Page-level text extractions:
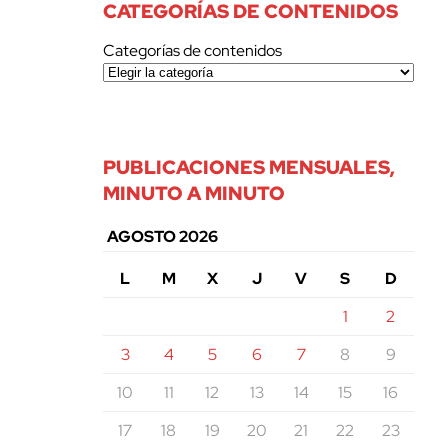
CATEGORÍAS DE CONTENIDOS
Categorías de contenidos
PUBLICACIONES MENSUALES,
MINUTO A MINUTO
AGOSTO 2026
L
M
X
J
V
S
D
1
2
3
4
5
6
7
8
9
10
11
12
13
14
15
16
17
18
19
20
21
22
23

## The task
Set down every entry above again exactly, dropping each picture.

## Problem solution
CATEGORÍAS DE CONTENIDOS
Categorías de contenidos
PUBLICACIONES MENSUALES,
MINUTO A MINUTO
AGOSTO 2026
L
M
X
J
V
S
D
1
2
3
4
5
6
7
8
9
10
11
12
13
14
15
16
17
18
19
20
21
22
23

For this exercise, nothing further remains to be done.